Both technologies aim to enhance network security by identifying and responding to potential cyber threats and protecting networks from unauthorized access and malicious activities. They use similar threat detection methodologies, including signature-based detection matching known threat patterns, anomaly-based detection identifying unusual behavior, and protocol analysis examining network communication protocols. Both rely on comprehensive threat databases and rule sets, continuously updating threat intelligence to improve detection accuracy.

The underlying technical components are similar:

• packet inspection engines
• traffic analysis algorithms
• threat signature databases
• logging and reporting mechanisms

Both employ machine learning and artificial intelligence to improve threat detection. Both collect and generate detailed network traffic logs, threat event reports, forensic data for security analysis, and performance and incident metrics.

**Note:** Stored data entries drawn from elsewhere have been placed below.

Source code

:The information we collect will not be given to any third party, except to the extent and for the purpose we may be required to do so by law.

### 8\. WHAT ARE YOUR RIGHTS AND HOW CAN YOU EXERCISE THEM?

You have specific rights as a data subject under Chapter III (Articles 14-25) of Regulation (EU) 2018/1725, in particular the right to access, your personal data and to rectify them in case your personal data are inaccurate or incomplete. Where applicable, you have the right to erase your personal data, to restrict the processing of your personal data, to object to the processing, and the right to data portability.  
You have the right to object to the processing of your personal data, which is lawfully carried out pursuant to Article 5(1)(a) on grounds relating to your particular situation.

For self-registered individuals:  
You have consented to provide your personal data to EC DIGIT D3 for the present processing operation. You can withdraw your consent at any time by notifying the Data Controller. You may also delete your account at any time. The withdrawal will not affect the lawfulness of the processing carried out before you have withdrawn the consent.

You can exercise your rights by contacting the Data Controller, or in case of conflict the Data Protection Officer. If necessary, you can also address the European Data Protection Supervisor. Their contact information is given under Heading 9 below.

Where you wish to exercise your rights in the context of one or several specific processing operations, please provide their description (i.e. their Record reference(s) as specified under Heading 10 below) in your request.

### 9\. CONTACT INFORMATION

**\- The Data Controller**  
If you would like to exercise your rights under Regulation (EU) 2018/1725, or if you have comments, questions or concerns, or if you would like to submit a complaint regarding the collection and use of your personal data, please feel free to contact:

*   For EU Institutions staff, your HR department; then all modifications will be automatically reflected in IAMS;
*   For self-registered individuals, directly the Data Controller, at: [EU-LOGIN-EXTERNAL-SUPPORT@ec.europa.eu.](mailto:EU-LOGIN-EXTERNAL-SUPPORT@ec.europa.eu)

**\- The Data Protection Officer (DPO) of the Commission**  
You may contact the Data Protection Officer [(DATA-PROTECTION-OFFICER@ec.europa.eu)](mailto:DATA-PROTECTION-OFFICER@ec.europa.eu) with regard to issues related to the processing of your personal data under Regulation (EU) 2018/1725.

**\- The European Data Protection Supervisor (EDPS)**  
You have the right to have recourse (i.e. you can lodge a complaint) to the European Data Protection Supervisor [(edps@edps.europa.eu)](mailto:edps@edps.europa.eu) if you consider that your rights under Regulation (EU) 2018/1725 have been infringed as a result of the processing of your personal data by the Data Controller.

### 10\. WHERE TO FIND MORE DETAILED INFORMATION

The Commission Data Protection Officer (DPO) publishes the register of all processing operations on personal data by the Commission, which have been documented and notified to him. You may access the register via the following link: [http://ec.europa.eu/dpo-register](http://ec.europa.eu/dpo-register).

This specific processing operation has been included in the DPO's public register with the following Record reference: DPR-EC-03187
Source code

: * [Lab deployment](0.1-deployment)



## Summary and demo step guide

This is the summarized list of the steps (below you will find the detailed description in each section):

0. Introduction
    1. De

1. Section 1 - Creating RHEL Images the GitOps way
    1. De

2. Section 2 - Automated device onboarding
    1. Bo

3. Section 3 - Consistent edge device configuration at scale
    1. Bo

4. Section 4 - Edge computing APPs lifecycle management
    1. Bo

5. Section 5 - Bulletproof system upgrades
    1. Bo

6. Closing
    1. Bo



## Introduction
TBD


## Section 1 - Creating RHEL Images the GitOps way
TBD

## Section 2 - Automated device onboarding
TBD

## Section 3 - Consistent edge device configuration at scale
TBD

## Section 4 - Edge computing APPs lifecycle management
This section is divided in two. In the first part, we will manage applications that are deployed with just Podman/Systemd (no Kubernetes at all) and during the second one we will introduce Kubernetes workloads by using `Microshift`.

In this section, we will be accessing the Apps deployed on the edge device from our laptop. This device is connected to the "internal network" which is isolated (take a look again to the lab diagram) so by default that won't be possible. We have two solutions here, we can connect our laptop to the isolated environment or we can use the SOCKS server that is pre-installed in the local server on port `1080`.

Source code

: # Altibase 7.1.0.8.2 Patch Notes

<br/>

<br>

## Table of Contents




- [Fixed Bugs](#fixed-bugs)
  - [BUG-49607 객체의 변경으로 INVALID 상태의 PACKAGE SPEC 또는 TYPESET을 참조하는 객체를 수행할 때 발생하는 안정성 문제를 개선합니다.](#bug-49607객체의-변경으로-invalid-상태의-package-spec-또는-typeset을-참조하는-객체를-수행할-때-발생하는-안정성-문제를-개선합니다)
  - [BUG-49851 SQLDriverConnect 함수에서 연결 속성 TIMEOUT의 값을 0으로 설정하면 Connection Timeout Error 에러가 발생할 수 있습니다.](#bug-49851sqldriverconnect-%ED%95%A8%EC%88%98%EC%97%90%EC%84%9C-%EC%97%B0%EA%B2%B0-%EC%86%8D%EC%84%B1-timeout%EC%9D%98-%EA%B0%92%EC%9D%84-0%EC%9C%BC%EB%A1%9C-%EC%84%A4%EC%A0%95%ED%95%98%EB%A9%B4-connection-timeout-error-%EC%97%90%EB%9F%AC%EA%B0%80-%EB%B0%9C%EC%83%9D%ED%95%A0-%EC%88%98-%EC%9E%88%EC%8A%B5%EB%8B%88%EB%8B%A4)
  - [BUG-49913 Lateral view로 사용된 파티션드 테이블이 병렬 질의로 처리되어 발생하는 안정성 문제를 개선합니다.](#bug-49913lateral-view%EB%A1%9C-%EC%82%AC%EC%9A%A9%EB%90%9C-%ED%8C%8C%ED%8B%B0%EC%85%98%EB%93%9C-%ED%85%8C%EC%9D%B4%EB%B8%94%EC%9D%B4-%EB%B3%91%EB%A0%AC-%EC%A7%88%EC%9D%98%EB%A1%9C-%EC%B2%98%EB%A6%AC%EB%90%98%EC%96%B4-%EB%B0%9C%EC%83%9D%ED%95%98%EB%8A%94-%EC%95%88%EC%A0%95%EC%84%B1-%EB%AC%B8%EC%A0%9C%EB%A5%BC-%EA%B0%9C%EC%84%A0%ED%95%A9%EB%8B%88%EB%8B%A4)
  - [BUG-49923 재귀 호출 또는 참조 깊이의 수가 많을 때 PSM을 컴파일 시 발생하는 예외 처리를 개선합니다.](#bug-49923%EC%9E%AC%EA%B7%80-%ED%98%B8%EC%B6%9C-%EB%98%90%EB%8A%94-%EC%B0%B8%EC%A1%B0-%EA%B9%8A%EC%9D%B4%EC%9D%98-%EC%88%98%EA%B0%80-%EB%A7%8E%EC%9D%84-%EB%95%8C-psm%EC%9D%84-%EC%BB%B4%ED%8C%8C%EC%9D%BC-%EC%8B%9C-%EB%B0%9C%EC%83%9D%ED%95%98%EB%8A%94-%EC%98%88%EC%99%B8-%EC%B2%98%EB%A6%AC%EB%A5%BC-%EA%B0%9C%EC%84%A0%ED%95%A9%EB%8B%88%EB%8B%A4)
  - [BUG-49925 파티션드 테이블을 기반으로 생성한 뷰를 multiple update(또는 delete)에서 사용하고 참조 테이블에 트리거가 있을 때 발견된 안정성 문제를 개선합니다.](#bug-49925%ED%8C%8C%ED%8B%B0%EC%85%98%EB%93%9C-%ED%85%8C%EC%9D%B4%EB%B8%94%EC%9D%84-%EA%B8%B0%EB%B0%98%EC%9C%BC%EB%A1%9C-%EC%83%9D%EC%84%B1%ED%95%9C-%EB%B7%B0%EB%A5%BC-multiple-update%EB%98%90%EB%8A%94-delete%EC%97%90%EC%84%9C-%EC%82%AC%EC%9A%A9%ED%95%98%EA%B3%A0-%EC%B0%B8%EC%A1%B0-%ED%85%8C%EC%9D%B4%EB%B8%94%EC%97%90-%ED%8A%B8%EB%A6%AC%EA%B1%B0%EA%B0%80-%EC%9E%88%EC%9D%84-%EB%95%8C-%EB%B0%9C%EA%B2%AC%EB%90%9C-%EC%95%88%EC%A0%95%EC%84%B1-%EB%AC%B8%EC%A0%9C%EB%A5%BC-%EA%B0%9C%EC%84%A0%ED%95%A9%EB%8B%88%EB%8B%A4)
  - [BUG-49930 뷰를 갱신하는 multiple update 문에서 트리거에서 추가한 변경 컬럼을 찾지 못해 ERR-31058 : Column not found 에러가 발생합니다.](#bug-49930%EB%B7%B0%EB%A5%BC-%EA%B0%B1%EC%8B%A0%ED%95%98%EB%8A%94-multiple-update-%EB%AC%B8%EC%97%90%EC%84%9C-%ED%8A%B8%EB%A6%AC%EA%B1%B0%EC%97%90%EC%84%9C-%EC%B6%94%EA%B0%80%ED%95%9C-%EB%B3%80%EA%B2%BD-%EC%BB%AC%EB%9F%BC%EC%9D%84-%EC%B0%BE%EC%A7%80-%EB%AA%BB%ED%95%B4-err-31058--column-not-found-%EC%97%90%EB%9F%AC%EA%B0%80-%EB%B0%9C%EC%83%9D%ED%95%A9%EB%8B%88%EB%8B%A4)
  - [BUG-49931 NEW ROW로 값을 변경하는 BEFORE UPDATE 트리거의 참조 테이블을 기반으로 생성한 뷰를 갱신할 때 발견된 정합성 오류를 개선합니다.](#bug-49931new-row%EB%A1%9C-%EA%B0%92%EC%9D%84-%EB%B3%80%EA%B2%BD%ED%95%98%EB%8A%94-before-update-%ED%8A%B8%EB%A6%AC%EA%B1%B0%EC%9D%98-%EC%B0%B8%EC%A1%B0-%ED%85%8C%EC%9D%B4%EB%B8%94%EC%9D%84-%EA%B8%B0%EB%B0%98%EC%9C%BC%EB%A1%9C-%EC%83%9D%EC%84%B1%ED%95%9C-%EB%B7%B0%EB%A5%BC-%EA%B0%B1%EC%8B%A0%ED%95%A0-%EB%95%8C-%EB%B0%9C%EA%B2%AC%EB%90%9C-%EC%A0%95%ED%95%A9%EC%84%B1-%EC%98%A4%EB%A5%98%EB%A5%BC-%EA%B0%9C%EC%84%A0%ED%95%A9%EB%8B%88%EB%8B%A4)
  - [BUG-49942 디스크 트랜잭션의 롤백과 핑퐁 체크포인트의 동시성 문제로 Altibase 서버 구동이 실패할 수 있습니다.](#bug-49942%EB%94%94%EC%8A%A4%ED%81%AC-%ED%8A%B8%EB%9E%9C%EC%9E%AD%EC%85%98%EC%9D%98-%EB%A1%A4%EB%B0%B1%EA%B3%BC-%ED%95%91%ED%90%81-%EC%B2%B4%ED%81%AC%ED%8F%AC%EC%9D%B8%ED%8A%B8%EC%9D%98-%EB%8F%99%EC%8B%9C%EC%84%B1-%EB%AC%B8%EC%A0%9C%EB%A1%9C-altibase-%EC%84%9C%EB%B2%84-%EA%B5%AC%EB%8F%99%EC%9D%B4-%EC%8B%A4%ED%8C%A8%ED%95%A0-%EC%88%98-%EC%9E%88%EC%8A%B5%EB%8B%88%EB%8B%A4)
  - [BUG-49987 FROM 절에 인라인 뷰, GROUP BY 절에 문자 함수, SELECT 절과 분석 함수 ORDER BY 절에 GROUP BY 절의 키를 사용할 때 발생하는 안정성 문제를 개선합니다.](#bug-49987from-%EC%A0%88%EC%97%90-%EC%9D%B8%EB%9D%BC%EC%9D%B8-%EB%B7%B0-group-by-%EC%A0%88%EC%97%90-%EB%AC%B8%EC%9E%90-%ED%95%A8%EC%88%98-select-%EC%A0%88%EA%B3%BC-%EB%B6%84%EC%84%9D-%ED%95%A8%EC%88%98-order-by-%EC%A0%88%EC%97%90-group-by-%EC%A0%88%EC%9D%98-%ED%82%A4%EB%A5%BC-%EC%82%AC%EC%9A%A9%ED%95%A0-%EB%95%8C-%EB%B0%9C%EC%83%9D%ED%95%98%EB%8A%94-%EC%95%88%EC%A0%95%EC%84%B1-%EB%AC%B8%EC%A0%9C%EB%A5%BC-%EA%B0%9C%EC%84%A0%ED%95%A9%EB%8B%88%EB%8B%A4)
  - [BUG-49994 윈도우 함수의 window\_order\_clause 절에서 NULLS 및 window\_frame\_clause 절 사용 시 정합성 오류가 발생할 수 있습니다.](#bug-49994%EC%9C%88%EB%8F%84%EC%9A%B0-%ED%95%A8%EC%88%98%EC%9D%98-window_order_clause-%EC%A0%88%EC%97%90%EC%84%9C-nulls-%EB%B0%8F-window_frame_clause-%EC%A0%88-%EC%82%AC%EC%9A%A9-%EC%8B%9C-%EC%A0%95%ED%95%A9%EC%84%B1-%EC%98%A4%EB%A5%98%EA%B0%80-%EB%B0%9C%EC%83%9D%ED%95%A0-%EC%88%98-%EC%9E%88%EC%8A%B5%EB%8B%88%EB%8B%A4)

Deployment considerations are also similar. Both are typically integrated into network security architecture, require regular updates and maintenance, need skilled cybersecurity professionals for configuration and management, and are most effective as part of a multi-layered security strategy.

FAQs

What is the difference between inline and passive sensor deployment?

Inline sensors are deployed so that monitored traffic must pass through them, allowing them to block malicious traffic in real time. Passive sensors monitor copies of traffic without sitting in the data path, allowing them to detect and alert on threats without impacting network performance or availability. Inline deployment is required for prevention capabilities, while passive deployment is suitable for detection and monitoring only.

What is tuning?

Tuning is altering the configuration of an IDPS to improve its detection accuracy because no IDPS can provide completely accurate detection. All systems generate false positives (incorrectly identifying benign activity as malicious) and false negatives (failing to identify malicious activity). Reducing one increases the other. Tuning involves adjusting thresholds, configuring blacklists and whitelists, customizing alert settings, and potentially editing detection code.

Can IDS and IPS detect zero-day exploits?

Traditional signature-based detection cannot identify zero-day exploits because no signature exists for previously unknown attacks. However, anomaly-based detection and stateful protocol analysis methods can sometimes identify zero-day exploits by recognizing unusual patterns or behaviors that deviate from established baselines or protocol specifications.